Pada masa kini banyak orang kelelahan karena hidup dengan rutinitas tanpa jeda dan tanpa makna, dengan gaya hidup cenderung konsumtif, kompetitif dan penuh keluhan.

 Kehidupan modern yang sibuk dan penuh tekanan sering membuat orang lupa merenung dan bersyukur.

 Banyak orang di pagi hari langsung disibukkan dengan telepon seluler, pekerjaan, masalah dan lupa bersyukur.

Di malam hari tidak ada ruang untuk evaluasi diri, doa malam, renungan singkat dan mengucap syukur atas kasih setia Tuhan. 

Baca Juga: Renungan Mazmur 92:1–16, Memberitakan Kasih Setia-Mu Di Waktu Pagi Dan Kebenaran-Mu Di Waktu Malam

Spiritualitas hanya muncul saat krisis, sukacita atau ketika beribadah di hari Minggu. Maka, di dunia yang penuh dengan ketidakpastian secara ekonomi, kesehatan, iklim dan konflik, orang percaya perlu membentuk sikap syukur dan pujian sebagai gaya hidup dan bukan sekadar aktivitas agama. Seharusnya relasi dengan Tuhan adalah relasi di setiap waktu. 
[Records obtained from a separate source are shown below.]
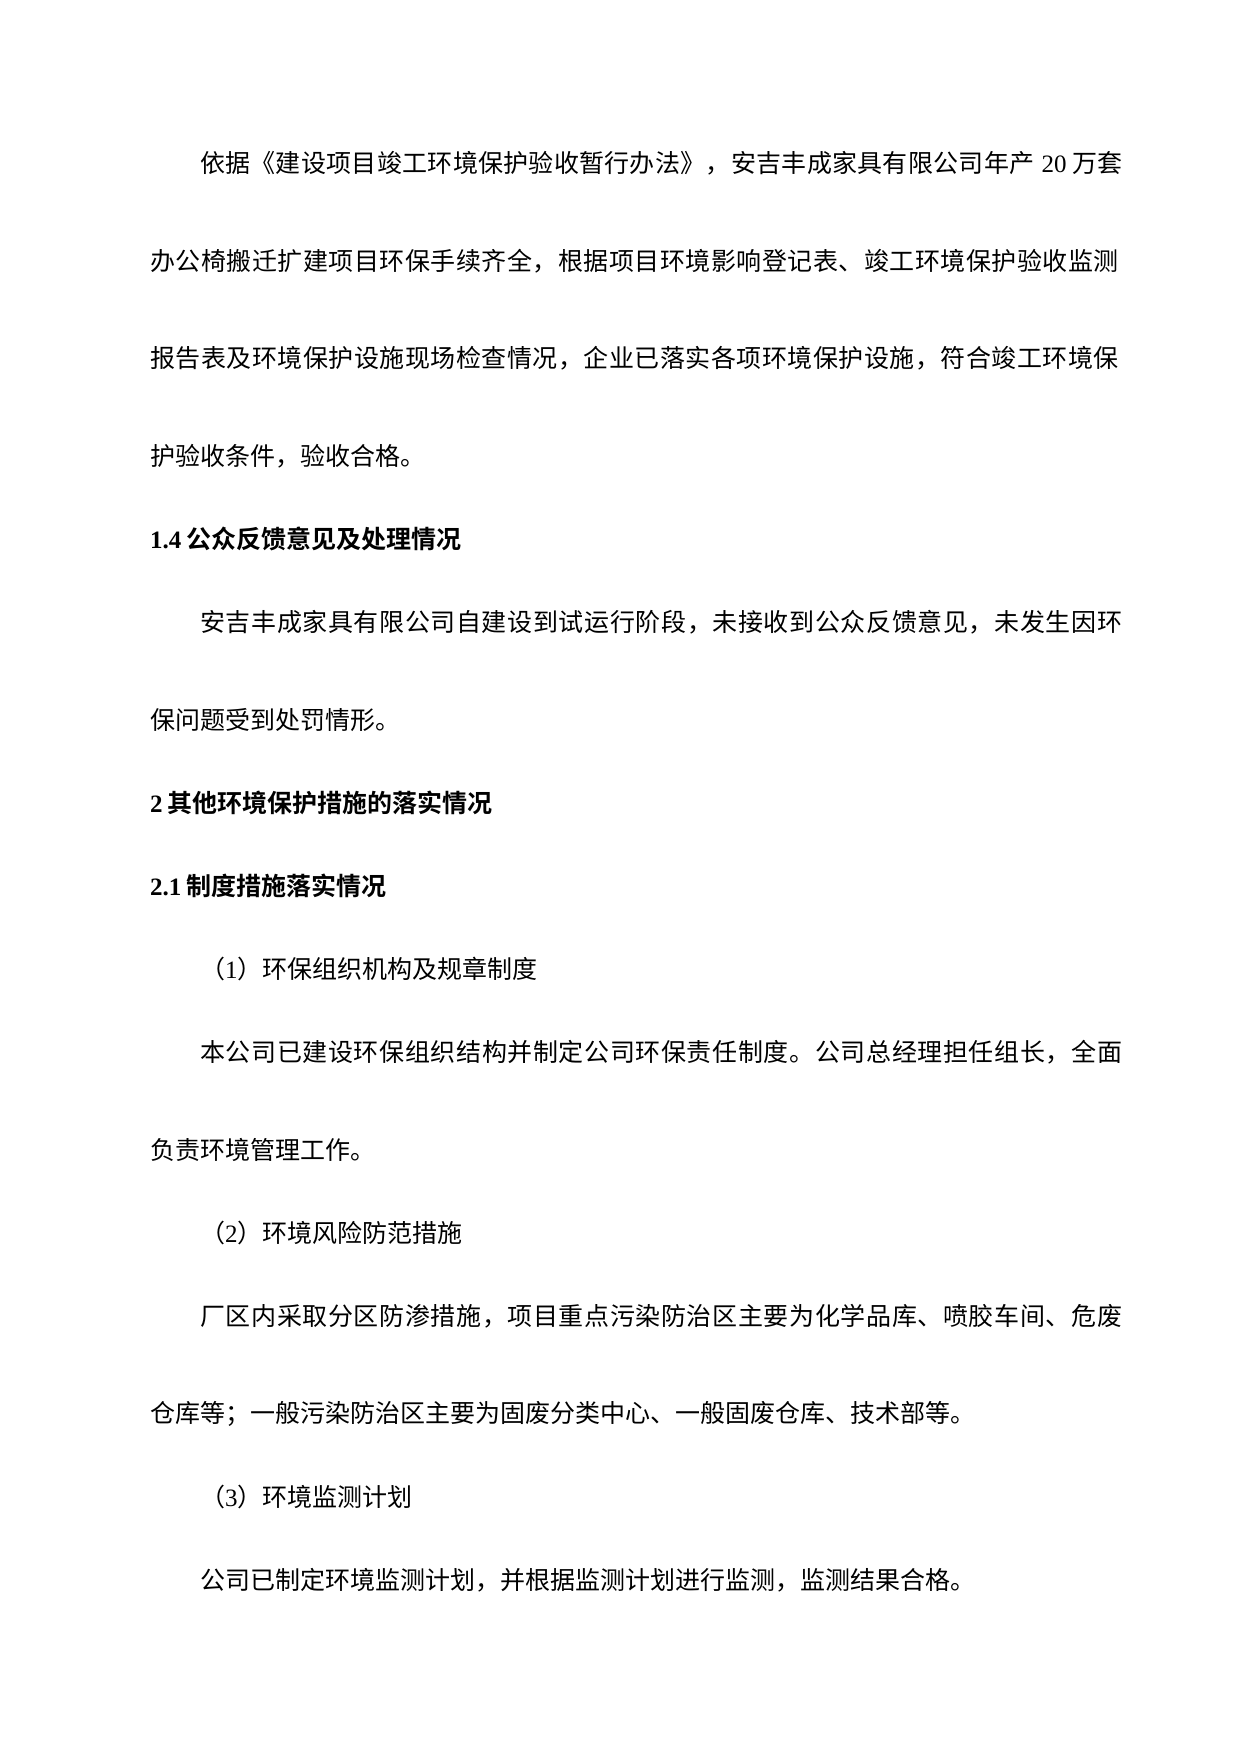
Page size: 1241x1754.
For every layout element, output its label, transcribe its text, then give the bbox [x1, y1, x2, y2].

text （3）环境监测计划 [150, 1463, 1122, 1528]
text 厂区内采取分区防渗措施，项目重点污染防治区主要为化学品库、喷胶车间、危废仓库等；一般污染防治区主要为固废分类中心、一般固废仓库、技术部等。 [150, 1282, 1122, 1444]
text 本公司已建设环保组织结构并制定公司环保责任制度。公司总经理担任组长，全面负责环境管理工作。 [150, 1018, 1122, 1181]
text 依据《建设项目竣工环境保护验收暂行办法》，安吉丰成家具有限公司年产20万套办公椅搬迁扩建项目环保手续齐全，根据项目环境影响登记表、竣工环境保护验收监测报告表及环境保护设施现场检查情况，企业已落实各项环境保护设施，符合竣工环境保护验收条件，验收合格。 [150, 129, 1122, 487]
text 1.4公众反馈意见及处理情况 [150, 505, 1122, 570]
text 2其他环境保护措施的落实情况 [150, 769, 1122, 834]
text 2.1制度措施落实情况 [150, 852, 1122, 917]
text （2）环境风险防范措施 [150, 1199, 1122, 1264]
text 安吉丰成家具有限公司自建设到试运行阶段，未接收到公众反馈意见，未发生因环保问题受到处罚情形。 [150, 588, 1122, 751]
text （1）环保组织机构及规章制度 [150, 935, 1122, 1000]
text 公司已制定环境监测计划，并根据监测计划进行监测，监测结果合格。 [150, 1546, 1122, 1611]
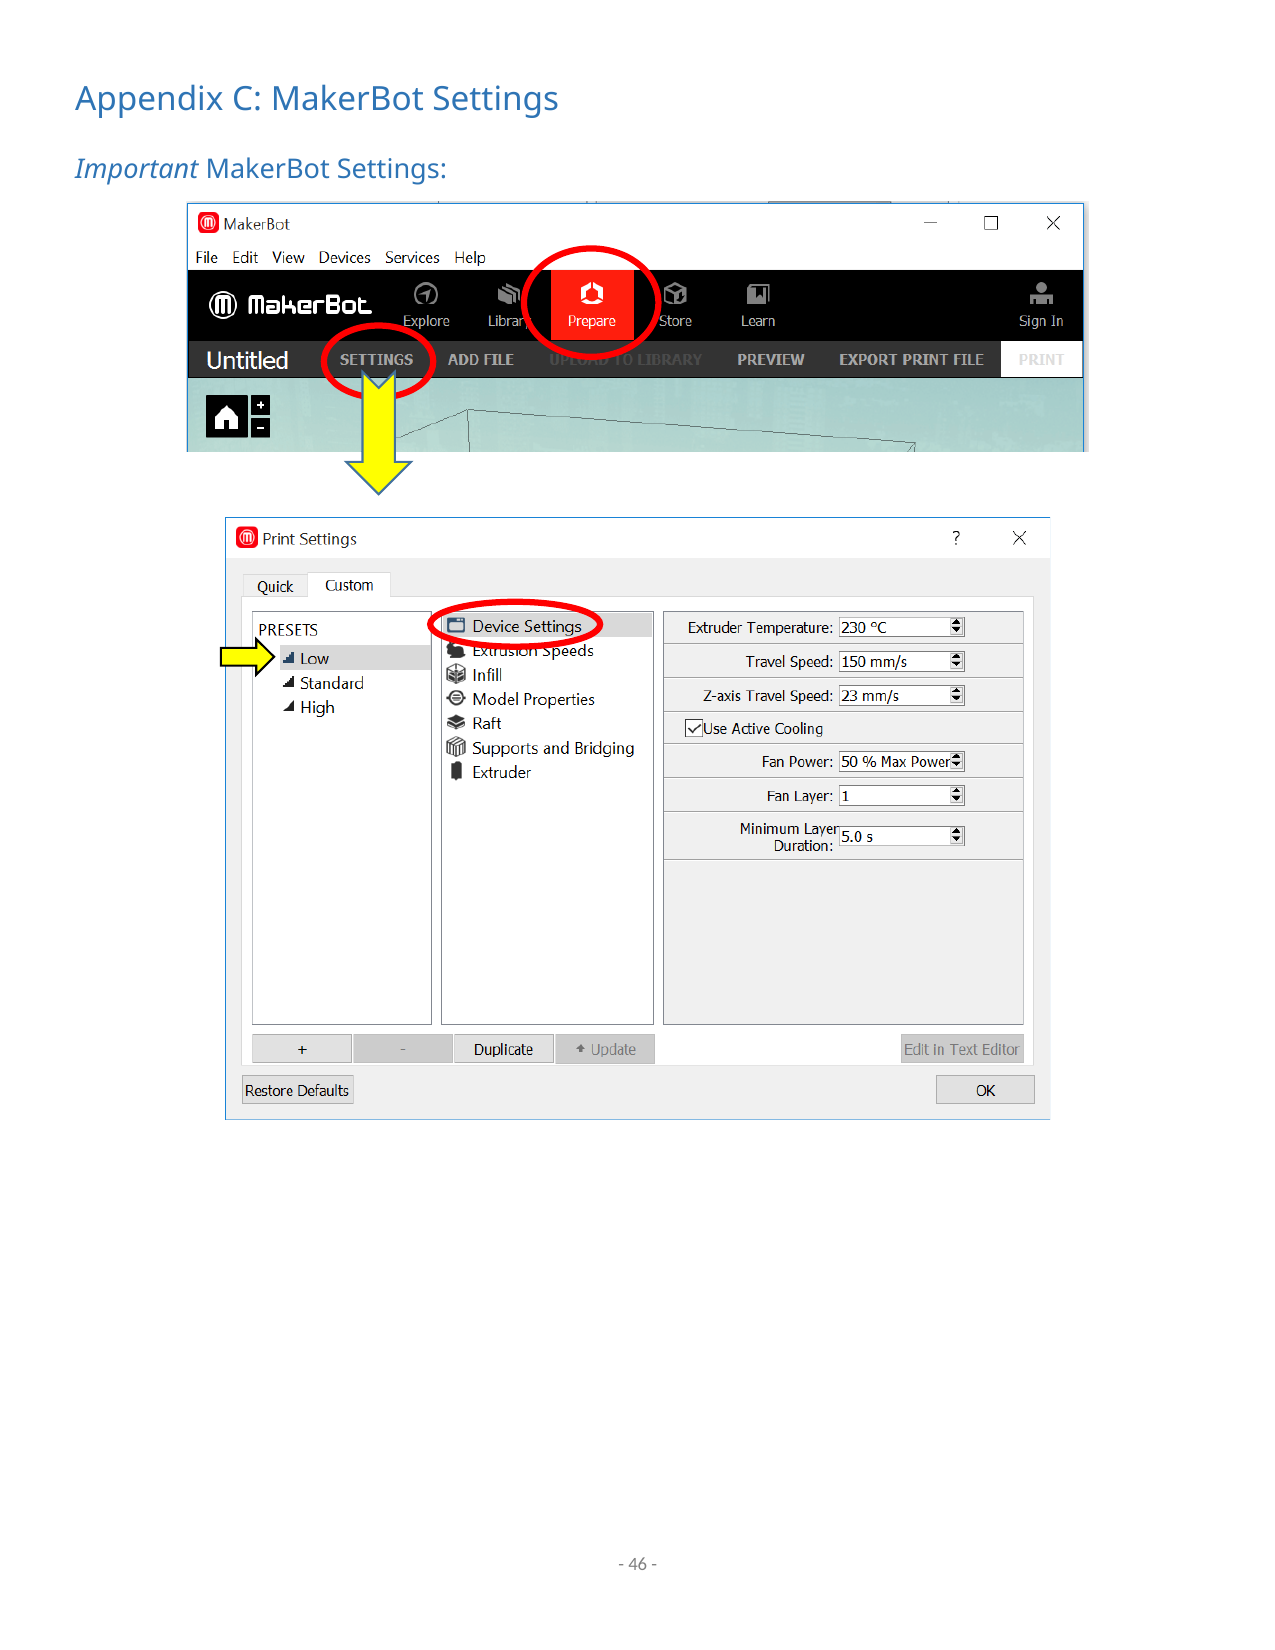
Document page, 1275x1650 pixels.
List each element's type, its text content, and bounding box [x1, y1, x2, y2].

Oleh karena itu tema perenungan adalah Minggu ini “MEMBERITAKAN KASIH SETIA-MU DI WAKTU PAGI DAN KEBENARAN-MU DI WAKTU MALAM.”

PEMBAHASAN TEMATIS.

Pembahasan Teks Alkitab (Eksegese)

Nama Kitab Mazmur dalam LXX (Septuaginta) adalah Psalmoi. LXX adalah Kitab Perjanjian Lama Ibrani yang diterjemahkan ke dalam bahasa Yunani.

Kata Yunani Psalmoi dari kata kerja psallô yang artinya “memetik atau mendentingkan,” mula-mula digunakan untuk permainan alat musik petik.

 Kemudian kata itu menunjukkan nyanyian (psalmos) atau kumpulan nyanyian (psaltêrion). Dalam Lukas 20:42, dipakai judul dalam bahasa Yunani secara utuh Kitab Mazmur (biblios psalmôn).

Dalam bahasa Ibrani ada kata mizmor yang artinya sebuah nyanyian yang dinyanyikan dengan iringan musik, namun judul Kitab Mazmur dalam bahasa Ibrani adalah tehillim artinya puji-pujian atau nyanyian pujian.

Mazmur 92:1-16 menurut isinya digolongkan dalam Mazmur Madah (kata-kata pujian) yakni seruan untuk beribadah di hari Sabat.

Sabat adalah hari yang dikuduskan Tuhan Allah dan harus disucikan dengan menjauhkan diri dari kesibukan kerja (Yes. 58:13). 

Umat mengabdikan diri dengan memuji dan menyembah Tuhan Allah. Dasar dari pujian (madah) adalah tindakan yang tunduk dan patuh (ibadah) yang mencerminkan kemuliaan Tuhan Allah di dunia. 

Mazmur 92 bercirikan kegembiraan yang mendalam terhadap Tuhan Allah yang adil dan murah hati. Mazmur ini dinyanyikan pada pembukaan perayaan Sabat, yang dimulai pada sore hari setelah matahari terbenam.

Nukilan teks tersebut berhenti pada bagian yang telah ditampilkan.